Segment Open

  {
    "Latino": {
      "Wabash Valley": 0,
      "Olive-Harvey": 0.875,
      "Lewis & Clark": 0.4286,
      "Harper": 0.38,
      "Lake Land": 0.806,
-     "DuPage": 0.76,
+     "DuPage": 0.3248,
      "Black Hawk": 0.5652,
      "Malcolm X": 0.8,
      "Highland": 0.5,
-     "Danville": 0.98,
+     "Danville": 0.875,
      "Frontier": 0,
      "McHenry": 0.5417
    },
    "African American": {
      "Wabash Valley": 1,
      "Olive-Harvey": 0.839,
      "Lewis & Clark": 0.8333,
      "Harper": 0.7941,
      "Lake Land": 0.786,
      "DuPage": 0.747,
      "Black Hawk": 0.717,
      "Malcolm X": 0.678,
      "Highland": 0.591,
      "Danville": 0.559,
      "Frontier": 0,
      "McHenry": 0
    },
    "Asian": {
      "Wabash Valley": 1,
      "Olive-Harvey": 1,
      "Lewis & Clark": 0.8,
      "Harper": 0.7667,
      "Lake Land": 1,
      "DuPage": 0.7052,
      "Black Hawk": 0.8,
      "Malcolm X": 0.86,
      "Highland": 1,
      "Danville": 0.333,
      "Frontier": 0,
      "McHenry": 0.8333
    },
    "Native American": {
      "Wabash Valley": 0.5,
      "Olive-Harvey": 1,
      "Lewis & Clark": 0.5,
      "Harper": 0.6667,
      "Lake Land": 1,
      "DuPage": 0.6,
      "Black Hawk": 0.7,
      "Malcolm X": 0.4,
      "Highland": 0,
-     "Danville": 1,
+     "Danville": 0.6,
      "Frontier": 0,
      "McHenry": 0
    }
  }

Segment Closed
Segment Open

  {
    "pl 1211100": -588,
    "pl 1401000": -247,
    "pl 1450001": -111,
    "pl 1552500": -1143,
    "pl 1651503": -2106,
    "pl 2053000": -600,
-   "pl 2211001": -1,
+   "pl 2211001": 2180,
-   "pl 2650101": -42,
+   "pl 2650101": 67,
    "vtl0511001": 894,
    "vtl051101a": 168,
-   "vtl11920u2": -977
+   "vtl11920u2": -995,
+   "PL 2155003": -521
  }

Segment Closed

- [EXERCISE DIRECTIONS] Which lines in the material contain the word "Malcolm"? Pull each of them out.

- [TASK SOLUTION]
      "Malcolm X": 0.8,
      "Malcolm X": 0.678,
      "Malcolm X": 0.86,
      "Malcolm X": 0.4,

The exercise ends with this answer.